Recorded information section start
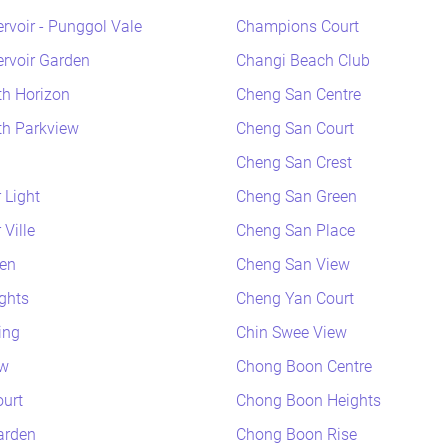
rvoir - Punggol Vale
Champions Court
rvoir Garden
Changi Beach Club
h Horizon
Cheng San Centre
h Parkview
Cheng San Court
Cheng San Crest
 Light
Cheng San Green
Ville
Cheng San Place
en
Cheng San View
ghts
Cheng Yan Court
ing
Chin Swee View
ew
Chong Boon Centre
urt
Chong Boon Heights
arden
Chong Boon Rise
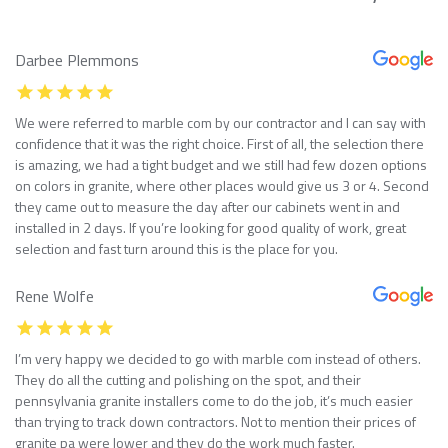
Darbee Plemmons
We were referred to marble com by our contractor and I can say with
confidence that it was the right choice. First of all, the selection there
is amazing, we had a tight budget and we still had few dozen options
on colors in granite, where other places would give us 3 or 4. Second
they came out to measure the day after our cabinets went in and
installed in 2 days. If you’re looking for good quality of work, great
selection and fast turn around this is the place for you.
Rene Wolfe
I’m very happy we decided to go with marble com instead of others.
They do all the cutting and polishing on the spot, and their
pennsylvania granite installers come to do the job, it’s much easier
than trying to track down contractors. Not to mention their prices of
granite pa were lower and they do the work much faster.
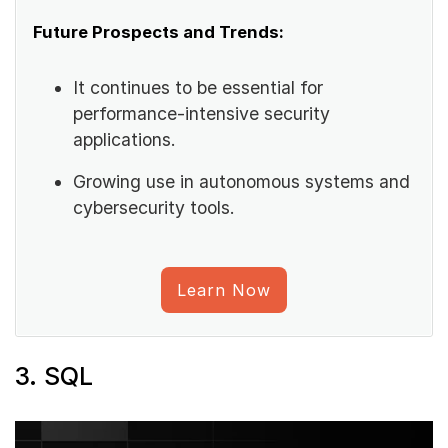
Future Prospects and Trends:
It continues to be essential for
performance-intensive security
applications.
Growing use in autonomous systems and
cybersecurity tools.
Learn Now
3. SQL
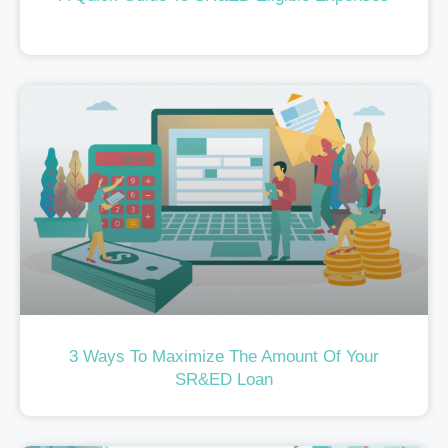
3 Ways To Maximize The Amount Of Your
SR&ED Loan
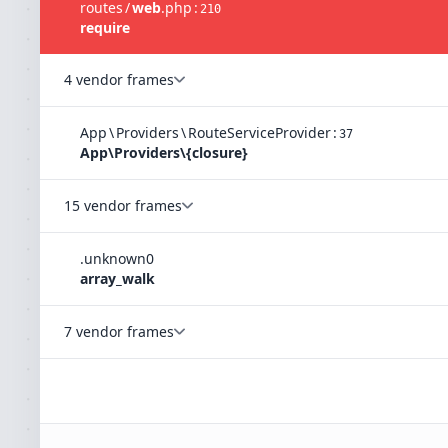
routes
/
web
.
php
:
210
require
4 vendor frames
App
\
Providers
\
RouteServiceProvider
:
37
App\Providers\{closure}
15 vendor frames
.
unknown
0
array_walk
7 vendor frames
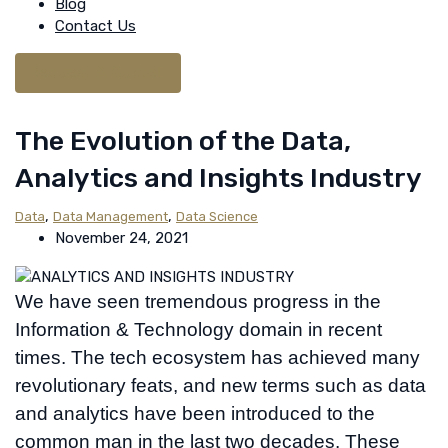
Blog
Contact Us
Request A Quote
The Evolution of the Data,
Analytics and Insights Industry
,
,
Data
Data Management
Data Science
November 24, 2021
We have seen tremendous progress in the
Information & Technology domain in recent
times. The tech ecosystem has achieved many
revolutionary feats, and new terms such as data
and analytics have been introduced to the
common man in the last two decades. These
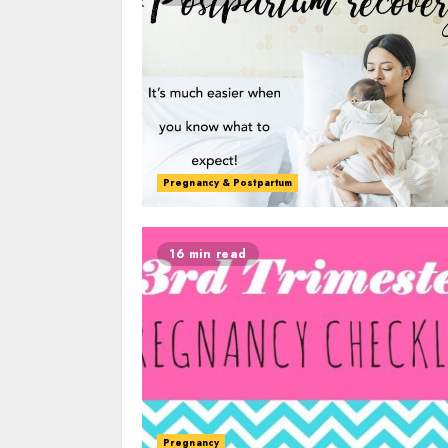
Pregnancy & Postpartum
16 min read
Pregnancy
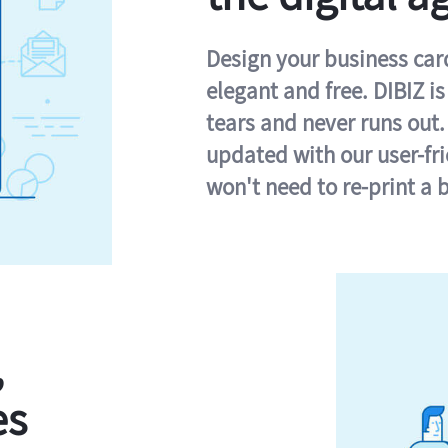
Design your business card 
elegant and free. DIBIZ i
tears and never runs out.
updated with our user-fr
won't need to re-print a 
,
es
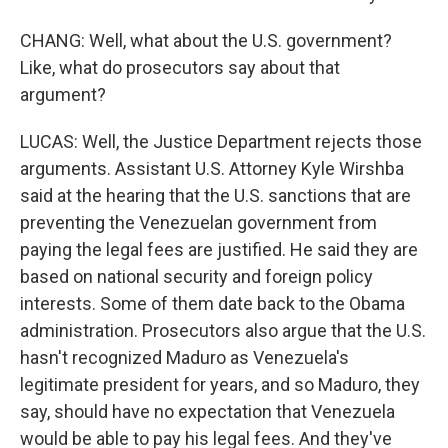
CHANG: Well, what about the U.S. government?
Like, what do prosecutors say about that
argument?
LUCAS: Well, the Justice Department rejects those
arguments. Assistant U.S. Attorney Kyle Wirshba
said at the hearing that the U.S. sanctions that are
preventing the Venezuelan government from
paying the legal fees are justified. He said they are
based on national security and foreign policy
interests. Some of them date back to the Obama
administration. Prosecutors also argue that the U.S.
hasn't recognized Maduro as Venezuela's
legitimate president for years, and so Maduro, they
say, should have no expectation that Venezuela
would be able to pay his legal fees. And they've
Recorded information section end
Recorded information section start
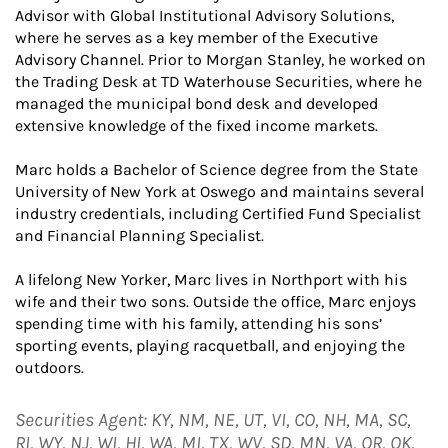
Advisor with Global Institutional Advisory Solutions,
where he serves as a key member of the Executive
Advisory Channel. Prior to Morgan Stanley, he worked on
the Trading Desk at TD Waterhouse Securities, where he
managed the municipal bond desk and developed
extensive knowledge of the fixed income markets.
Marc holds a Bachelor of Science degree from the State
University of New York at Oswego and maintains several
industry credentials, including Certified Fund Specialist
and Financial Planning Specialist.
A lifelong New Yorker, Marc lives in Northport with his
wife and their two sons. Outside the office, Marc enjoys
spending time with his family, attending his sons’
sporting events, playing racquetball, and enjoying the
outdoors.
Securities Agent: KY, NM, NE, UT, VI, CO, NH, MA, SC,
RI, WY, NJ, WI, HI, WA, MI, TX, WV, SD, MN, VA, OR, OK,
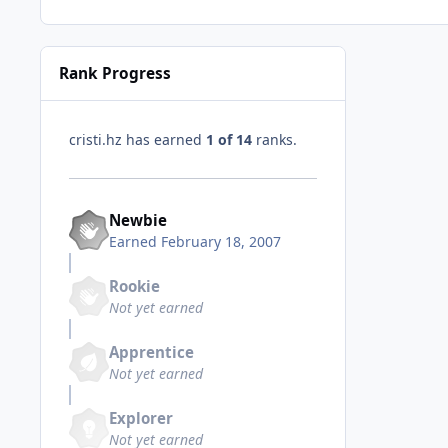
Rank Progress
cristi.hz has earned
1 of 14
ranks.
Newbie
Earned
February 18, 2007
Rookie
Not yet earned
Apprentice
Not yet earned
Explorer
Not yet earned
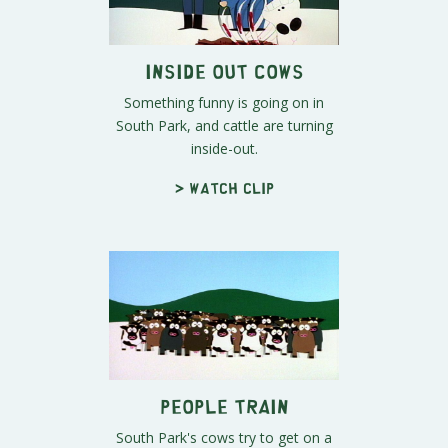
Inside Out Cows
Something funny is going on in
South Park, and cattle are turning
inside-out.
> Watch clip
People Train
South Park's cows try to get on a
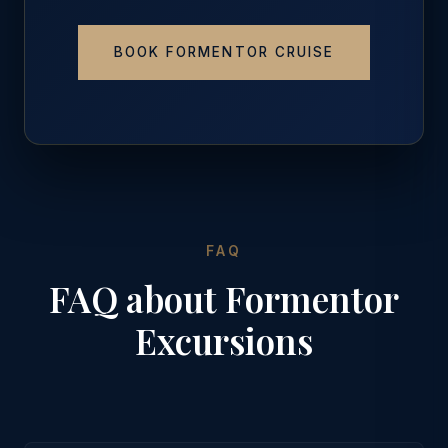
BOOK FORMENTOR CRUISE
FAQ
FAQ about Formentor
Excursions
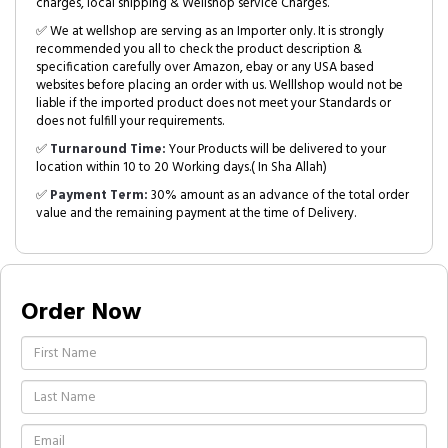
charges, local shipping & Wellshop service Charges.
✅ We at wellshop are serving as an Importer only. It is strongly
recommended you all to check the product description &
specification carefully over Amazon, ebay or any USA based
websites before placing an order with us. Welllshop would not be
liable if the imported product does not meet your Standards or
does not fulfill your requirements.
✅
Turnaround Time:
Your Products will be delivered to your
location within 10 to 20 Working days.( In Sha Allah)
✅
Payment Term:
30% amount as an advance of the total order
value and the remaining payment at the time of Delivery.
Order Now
Recorded information section end
Recorded information section start
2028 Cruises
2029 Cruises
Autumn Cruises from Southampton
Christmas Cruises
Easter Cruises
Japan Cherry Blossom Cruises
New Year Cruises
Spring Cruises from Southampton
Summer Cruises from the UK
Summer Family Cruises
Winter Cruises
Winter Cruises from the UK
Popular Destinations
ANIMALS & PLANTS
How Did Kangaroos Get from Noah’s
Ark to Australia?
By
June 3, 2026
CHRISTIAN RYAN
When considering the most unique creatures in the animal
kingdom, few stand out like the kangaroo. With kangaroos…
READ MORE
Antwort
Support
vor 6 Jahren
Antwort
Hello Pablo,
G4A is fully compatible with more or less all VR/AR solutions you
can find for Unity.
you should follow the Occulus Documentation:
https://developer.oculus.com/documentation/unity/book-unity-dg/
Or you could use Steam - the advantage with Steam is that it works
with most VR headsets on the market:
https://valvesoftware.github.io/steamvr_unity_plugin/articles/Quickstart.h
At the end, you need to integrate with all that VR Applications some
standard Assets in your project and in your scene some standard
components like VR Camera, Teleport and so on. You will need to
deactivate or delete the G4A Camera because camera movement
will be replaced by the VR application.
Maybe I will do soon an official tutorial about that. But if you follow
Recorded information section end
▶ [Try it]
From the data above, gather every line that includes the word "Boon".

▶ [Expected answer]
Chong Boon Centre
Chong Boon Heights
Chong Boon Rise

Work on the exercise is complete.